If you've ever had a quote to replace all of the windows in your home then you're aware of the significant costs involved to do so. By simply changing the glass and not the entire window, you can save hundreds, if not thousands of dollars. While most windows were manufactured to be "re-glazed", there are a few brands out there that sometimes have no choice but to be fully replaced. At the same time, some windows that look like they're completely rotted with bad glass can still be brought back to life for a fraction of the cost of full replacement windows. Sash packs, sill nosing, mainframe parts and hardware can all be changed to make your existing windows "like new" again. Believe it or not, foggy windows in your home are one of the main reasons for wood rot. It all starts from the inside out and if you wait too long to replace the foggy glass, you could potentially run into some costly problems down the road. We've always said "don't let a small problem turn into a huge expense". It's best to change bad glass at the first sign of any moisture between the panes.
Cardinal Glass is the best!
We use Cardinal Glass for all of our window projects. Please click below to be directed to their site for more glass options and info.
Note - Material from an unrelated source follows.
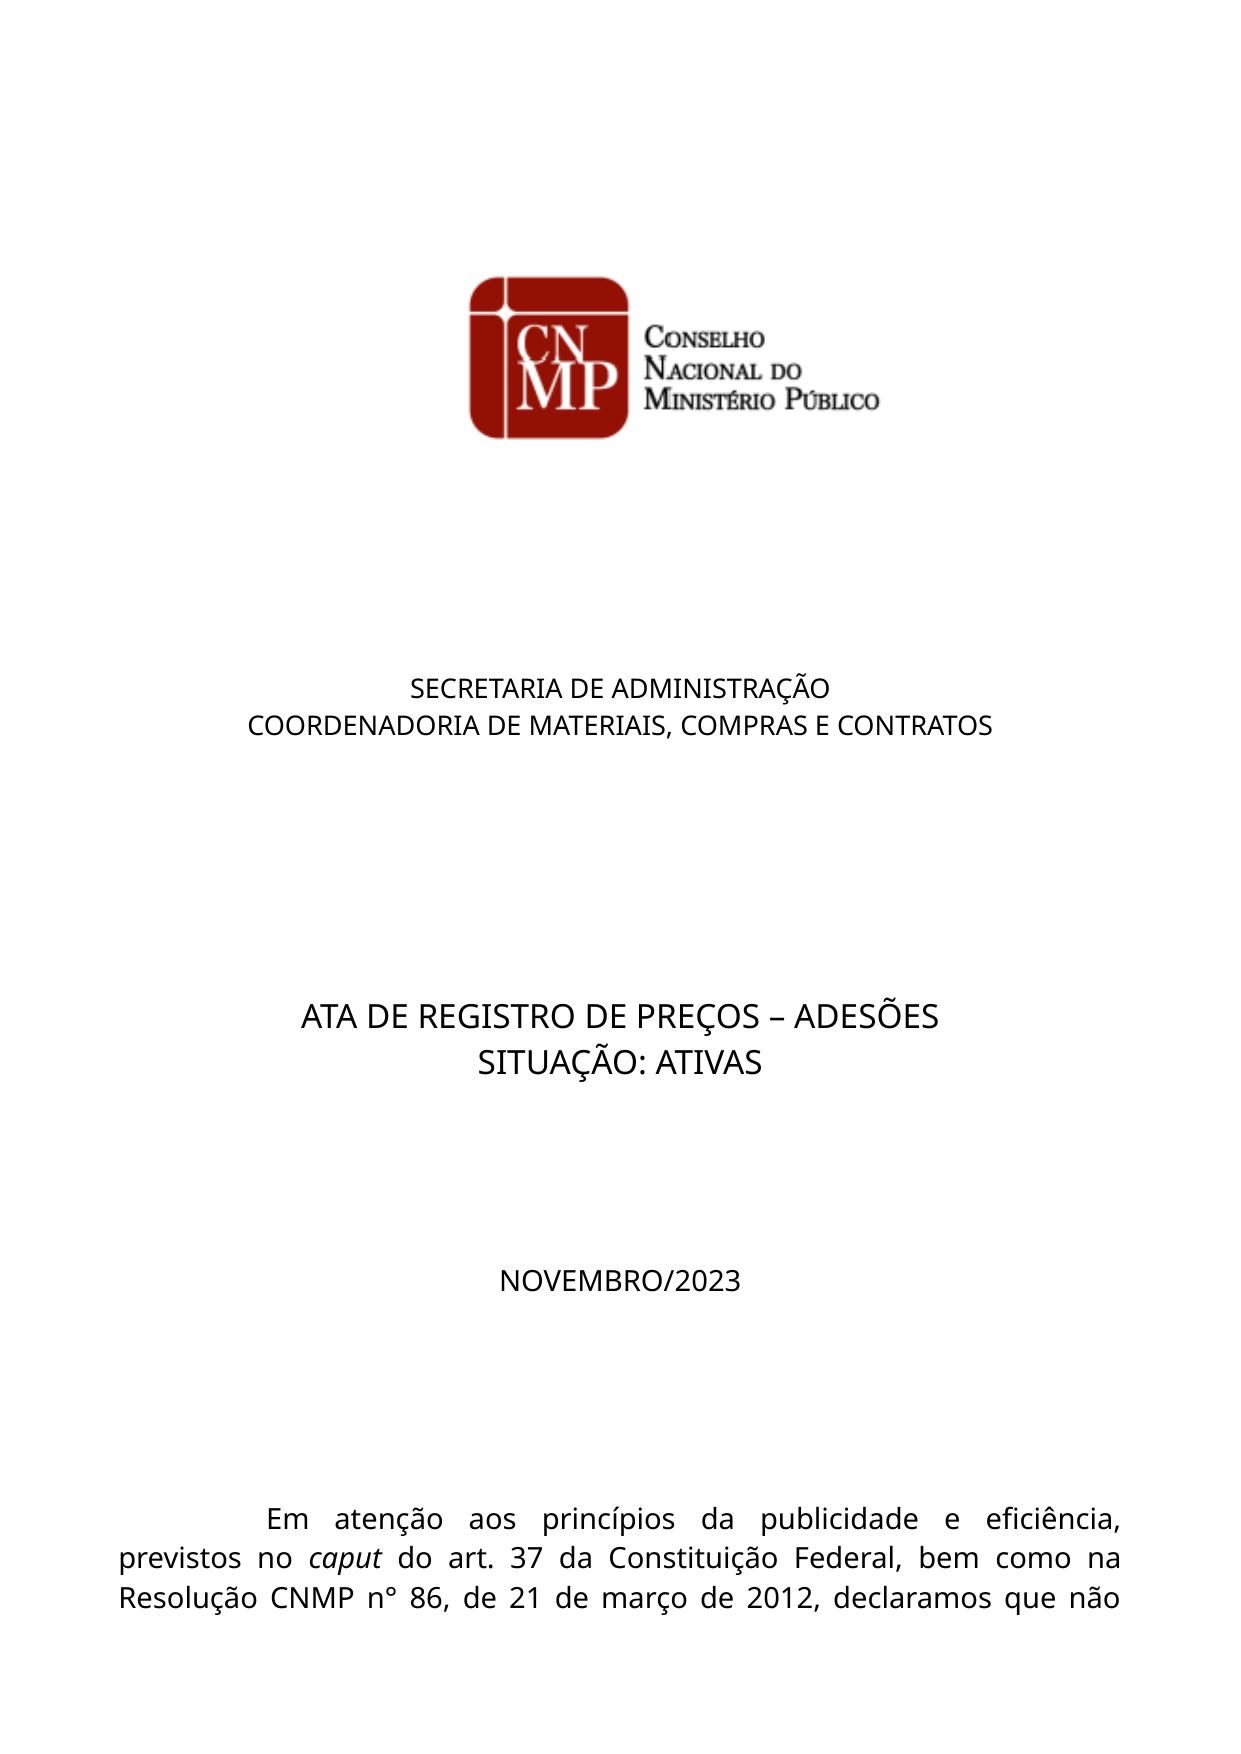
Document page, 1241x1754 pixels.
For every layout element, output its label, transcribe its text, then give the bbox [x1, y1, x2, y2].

Moisture forms between panes of glass due to a seal failure. Between the two panes is a metal spacer around the perimeter of the glass which is "sealed" by a type of glue to each panel. Over time, settling, temperature changes, or just poor manufacturing, this "seal" breaks free. When this happens, the insulating gasses between the panes escape and air gets in. Eventually, condensation builds up and causes the windows to look foggy. A broken window can cause the same issues. Even a tiny hairline crack somewhere will allow the moisture to get in the same way. Unfortunately, if you have a broken window, there isn't a way to change just one piece of glass. These are sealed units from the manufacturer and have to be entirely replaced. With today's technology in the window industry, the replaced window is most likely better than what was originally in there. Plus, since the products are so good, most manufacturers offer a 20 year warranty against future seal failures. If you can get away with re-glazing your windows, there are really only two options... Clear or Low E.
Clear vs Lo-E
Clear glass is exactly what it sounds like, clear. You can see into or out of a clear piece of glass exactly the same from either side. While there are insulating gasses between the panes, clear glass still allows virtually all light and UV rays to pass through it.
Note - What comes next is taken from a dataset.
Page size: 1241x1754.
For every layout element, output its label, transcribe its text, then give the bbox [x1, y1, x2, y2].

Lo-E (low emissivity) glass has a tinted coating on one of the pieces of glass that reflects light and UV rays back outside. There are different levels of Lo-E and all have different percentages of how much light will pass through each. This glass is slightly more expensive than the clear but out performs it hands down.
There is a catch to the Lo-E glass, however. Because of the tint, there is a noticeable difference between the two options. That being said, if you put a clear piece next to a Lo-E piece, you will not have a uniform look. If you want to upgrade from clear to Lo-E glass, you may have to change all of the glass in a bank of windows to avoid having any stand out. At the same time, there are existing shades of Lo-E from the past that do not have an exact match in today's products. They can be extremely close to matching, but you may still notice a difference once they are side by side. This is sometimes another reason why you may need to replace more than just one bad piece of glass if you're looking to upgrade. So aside from having it match up just right, Lo-E is an excellent option.